= Jubilee Christian Church =

Church buildings in Massachusetts, United States of America

Jubilee Christian Church International is a Christian church located in Boston, Massachusetts and Stoughton, Massachusetts. With a congregation of over 6,800, it is, according to the Boston Globe, the largest Protestant church in Eastern Massachusetts. The church operates New England's largest Christian bookstore, and hosts an annual gospel concert which draws some of the biggest names in gospel music.

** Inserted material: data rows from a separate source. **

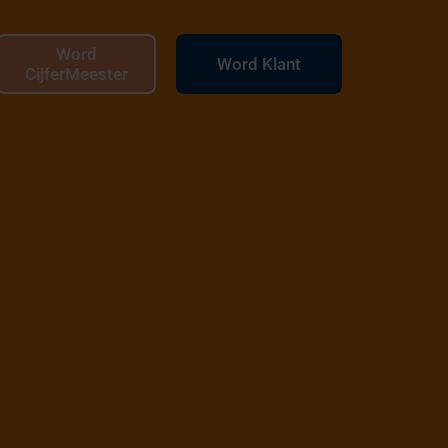
Word
Word Klant
CijferMeester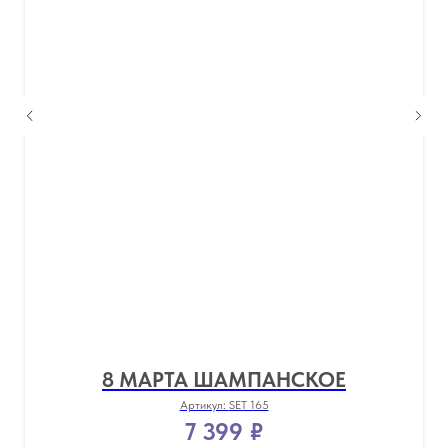
8 МАРТА ШАМПАНСКОЕ
Артикул:
SET 165
7 399
₽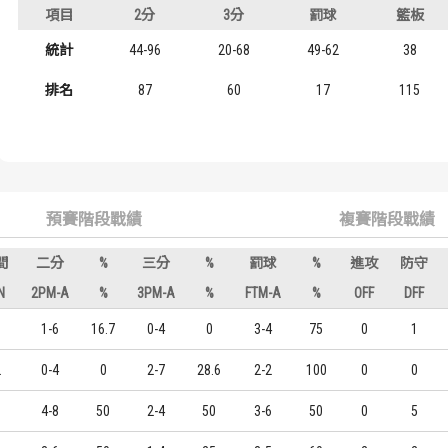
年級
項目
2分
3分
罰球
籃板
歷屆冠軍
歷屆冠軍
大四
統計
44-96
20-68
49-62
38
歷屆個人獎得主
歷屆個人獎得主
大二
排名
87
60
17
115
歷史數據排行
歷史數據排行
大一
預賽階段戰績
複賽階段戰績
間
二分
%
三分
%
罰球
%
進攻
防守
N
2PM-A
%
3PM-A
%
FTM-A
%
OFF
DFF
3
1-6
16.7
0-4
0
3-4
75
0
1
2
0-4
0
2-7
28.6
2-2
100
0
0
0
4-8
50
2-4
50
3-6
50
0
5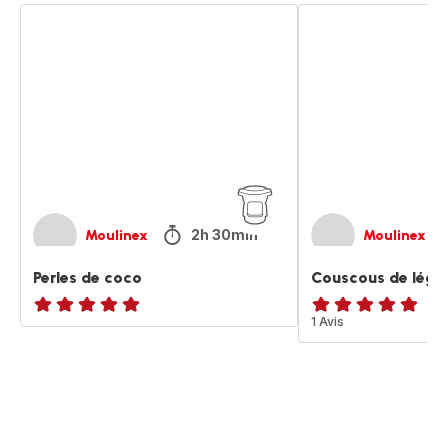
Perles
Couscous
de
de
coco
légumes
2h 30min
Moulinex
Moulinex
Perles de coco
Couscous de lég
ratings.NaN
Avis
1 Avis
5
étoiles
(moyenne)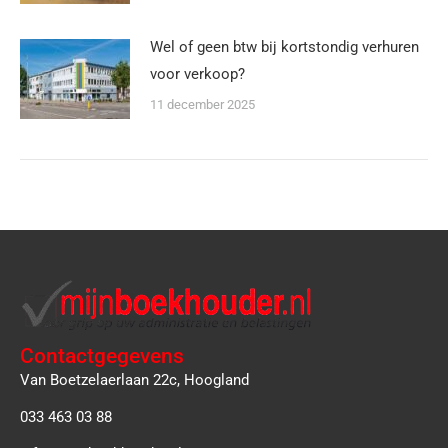
Wel of geen btw bij kortstondig verhuren
voor verkoop?
11 december 2025
Contactgegevens
Van Boetzelaerlaan 22c, Hoogland
033 463 03 88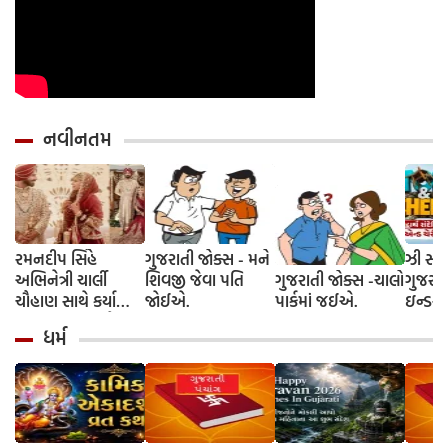
નવીનતમ
રમનદીપ સિંહે
ગુજરાતી જોક્સ - મને
ઝી સ્ટુ
અભિનેત્રી ચાર્લી
શિવજી જેવા પતિ
ગુજરાતી જોક્સ -ચાલો
ગુજરાત
ચૌહાણ સાથે કર્યા
જોઈએ.
પાર્કમાં જઈએ.
ઇન્ડસ્ટ્
લગ્ન, જશ્નમાં ક્રિકેટ
આગમન, 
ધર્મ
જગતના કલાકારોની
રાંદેરિ
હાજરી
ચેરી' સ
શરૂઆત;
રિલીઝ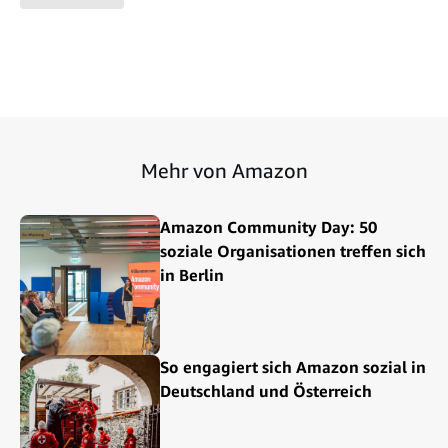
Mehr von Amazon
Amazon Community Day: 50
soziale Organisationen treffen sich
in Berlin
So engagiert sich Amazon sozial in
Deutschland und Österreich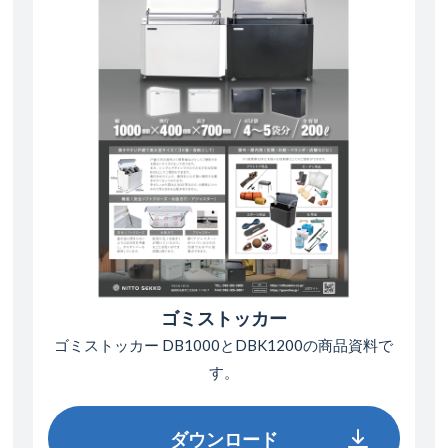
ゴミストッカー
ゴミストッカー DB1000とDBK1200の
商品資料で
す。
ダウンロード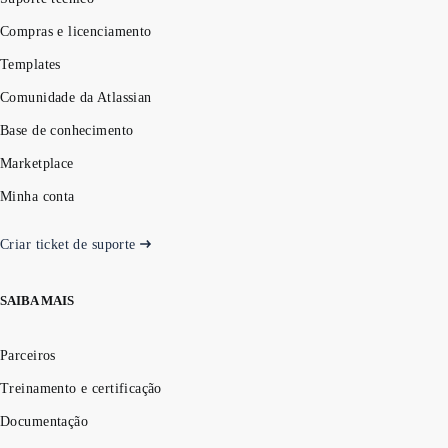
Compras e licenciamento
Templates
Comunidade da Atlassian
Base de conhecimento
Marketplace
Minha conta
Criar ticket de suporte
SAIBA MAIS
Parceiros
Treinamento e certificação
Documentação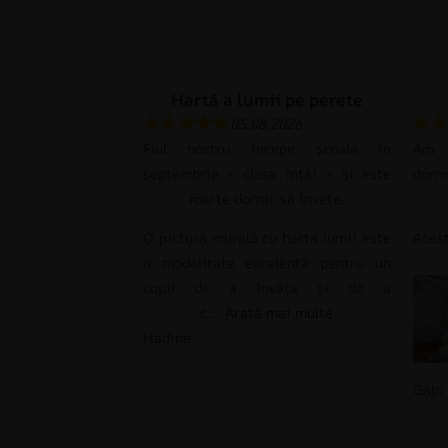
Hartă a lumii pe perete
05.08.2026
Fiul nostru începe școala în
Am c
septembrie – clasa întâi – și este
dorm
foarte dornic să învețe.
O pictură murală cu harta lumii este
Ace
o modalitate excelentă pentru un
copil de a învăța și de a
c
Arată mai multe
Nadine
Gabi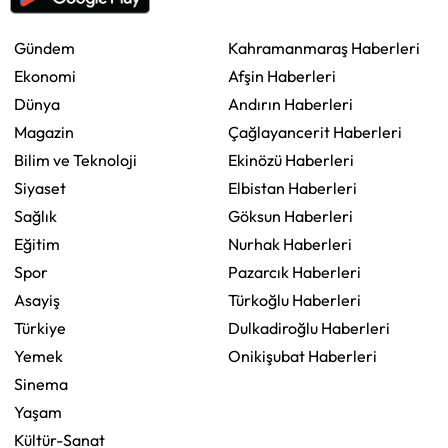
Gündem
Kahramanmaraş Haberleri
Ekonomi
Afşin Haberleri
Dünya
Andırın Haberleri
Magazin
Çağlayancerit Haberleri
Bilim ve Teknoloji
Ekinözü Haberleri
Siyaset
Elbistan Haberleri
Sağlık
Göksun Haberleri
Eğitim
Nurhak Haberleri
Spor
Pazarcık Haberleri
Asayiş
Türkoğlu Haberleri
Türkiye
Dulkadiroğlu Haberleri
Yemek
Onikişubat Haberleri
Sinema
Yaşam
Kültür-Sanat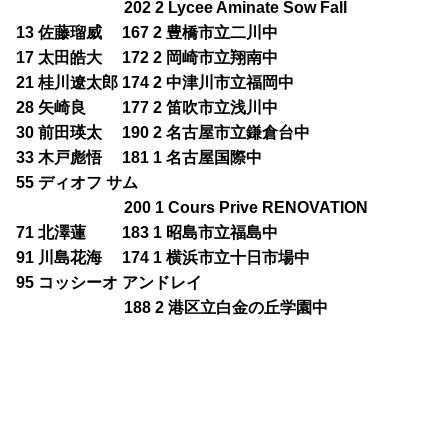
202 2 Lycee Aminate Sow Fall
13 佐藤瑠威 167 2 豊橋市立二川中
17 太田皓大 172 2 岡崎市立翔南中
21 桂川遼太郎 174 2 中津川市立福岡中
28 矢崎良 177 2 笛吹市立浅川中
30 前田瑛太 190 2 名古屋市立鎌倉台中
33 木戸彪悟 181 1 名古屋国際中
55 ディオフ サム
200 1 Cours Prive RENOVATION
71 北澤蓮 183 1 昭島市立福島中
91 川島花海 174 1 横浜市立十日市場中
95 コッシーオ アンドレイ
188 2 港区立白金の丘学園中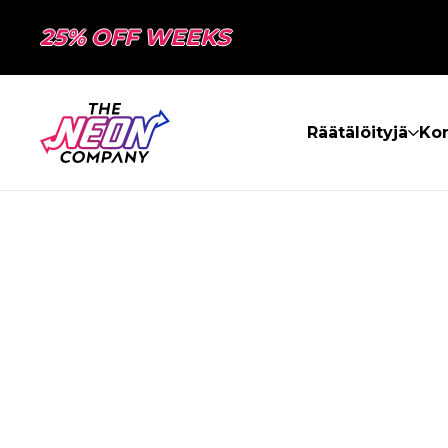
25% OFF WEEKS
Räätälöityjä
Kon
SIVUA EI LÖY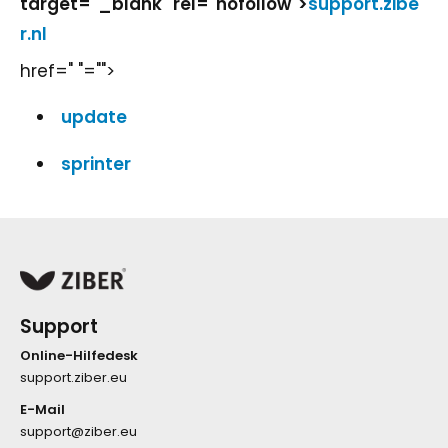
target="_blank" rel="nofollow">
support.zibe
r.nl
href=" "="">
update
sprinter
Support
Online-Hilfedesk
support.ziber.eu
E-Mail
support@ziber.eu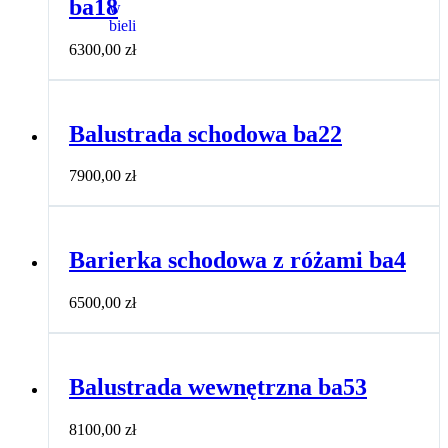
ba18
6300,00
zł
Balustrada schodowa ba22
7900,00
zł
Barierka schodowa z różami ba4
6500,00
zł
Balustrada wewnętrzna ba53
8100,00
zł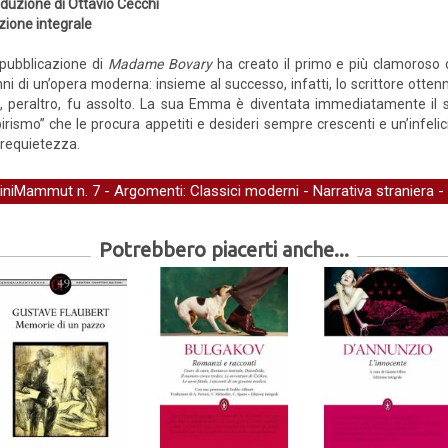
duzione di Ottavio Cecchi
zione integrale
pubblicazione di
Madame Bovary
ha creato il primo e più clamoroso 
ni di un’opera moderna: insieme al successo, infatti, lo scrittore otten
ui, peraltro, fu assolto. La sua Emma è diventata immediatamente il s
irismo” che le procura appetiti e desideri sempre crescenti e un’infeli
rrequietezza.
iniMammut
n. 7 - Argomenti:
Classici moderni
-
Narrativa straniera
-
Potrebbero piacerti anche...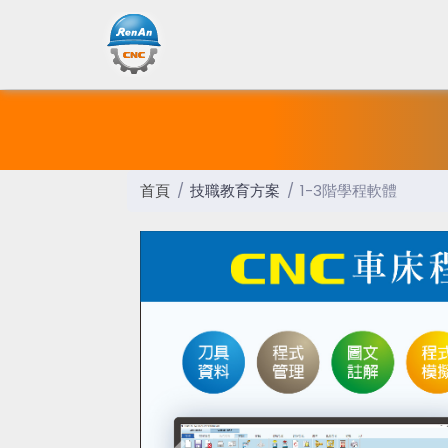
首頁
技職教育方案
1-3階學程軟體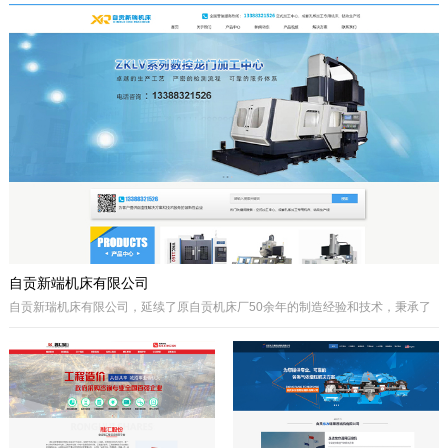
于自贡市高新区金泽华府旁，注册资本
城”、“千年盐都”美誉的四川省自贡市。
10000万元，由自贡市城市建设投资开
公司自成立以来秉承质量第一、诚信为
发集团有限公司、自贡市鸿宇实业有限
本、开拓创兴的经营理念为宗旨，取得
公司、自贡市大安区汇安国有资本投资
了国内外客户的高度认可。公司拥有优
运营集团有限公司、自贡市宇盛投资有
秀的策划设计团队、实战经验丰富的施
限公司等四个国有公司出资组建，市城
工队伍、科学的管理模式，秉承着创新
投集团控股。公司经营范围是沱江航电
的理念、先进的技术、严格的施工管
开发,港口及临港经济区、产业园区、
理、热诚服务的态度为客户创造更大的
商业及住宅、物流综合开发，特色小
效益。
镇、新农村和现代农业建设、移民安置
服务，基础设施及岸线生态建设，河道
疏浚、水环境治理和水资源经营利用，
港口码头装卸与仓储、港口物流...
自贡新端机床有限公司
自贡新瑞机床有限公司，延续了原自贡机床厂50余年的制造经验和技术，秉承了
自贡机床的优点。制造、管理经验丰富，装备精良。
公司生产：Z系列摇臂钻床、Z系列立式钻床、ZLKV系列数控龙门加工中心、ZLK
系列数控龙门钻床、VMC、立式加工中心、成套孔系加工专用机床、钻攻生产线
等产品的设计、制造。产品广泛应用于模具、机械制造、汽车制造、航空、船
舶、轨道交通、铁塔、钢结构等工业制造及机械加工领域。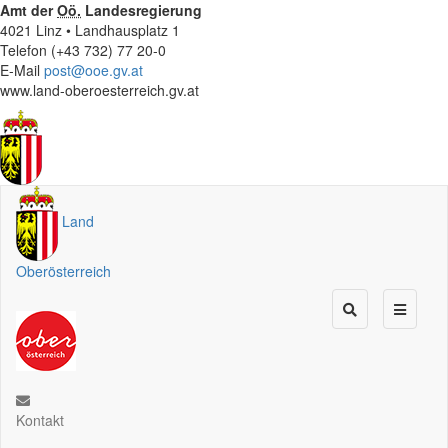
Amt der
Oö.
Landesregierung
4021 Linz • Landhausplatz 1
Telefon (+43 732) 77 20-0
E-Mail
post@ooe.gv.at
www.land-oberoesterreich.gv.at
Land
Oberösterreich
Kontakt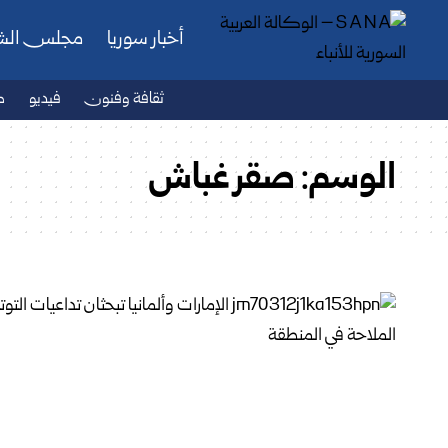
أخبار سوريا
مجلس ال
ثقافة وفنون
فيديو
ص
الوسم:
صقر غباش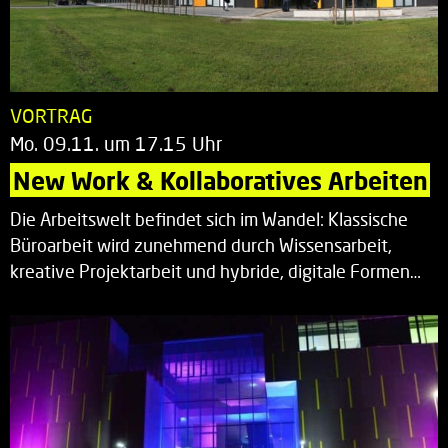
VORTRAG
Mo. 09.11. um 17.15 Uhr
New Work & Kollaboratives Arbeiten
Die Arbeitswelt befindet sich im Wandel: Klassische
Büroarbeit wird zunehmend durch Wissensarbeit,
kreative Projektarbeit und hybride, digitale Formen…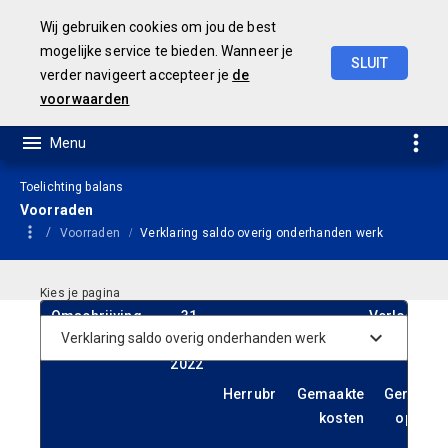
Wij gebruiken cookies om jou de best
mogelijke service te bieden. Wanneer je
SLUIT
verder navigeert accepteer je
de
Concept
Jaarstukken
2023
voorwaarden
Toelichting balans
Voorraden
Voorraden
Verklaring saldo overig onderhanden werk
Omschrijving
31-
Verloop
12-
2022
Herrubr
Gemaakte
Gerealis
kosten
opbren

According to the church's website, the teachings of the church ministry follow the fundamental truths of Christian orthodoxy. The church does not appear to be affiliated with a particular Christian denomination, though a Boston Herald article about the church describes it as Pentecostal. The church is part of the Church of God (Anderson, IN) reformation movement.

==Controversy==
An editorial in the Boston Herald criticized the pastor for crossing the church/state line by telling the congregation how they should vote in the 2006 gubernatorial election

A $9.2 million office building that the church built in Dudley Square has been hailed as revitalization by some and decried as gentrification by others

==History==
- 1982 New Covenant Christian Church founded by Rev. Gideon A. Thompson
- 1999 Rev. Thompson consecrated to the office of Bishop
- 2004 Name formally changed to Jubilee Christian Church, International.
- 2006 Jubilee Christian Church expands to the suburbs by buying the former Catholic Parish in Stoughton
- 2014 Pastor Matthew K. Thompson succeeds his father, Bishop Gideon Thompson as senior pastor.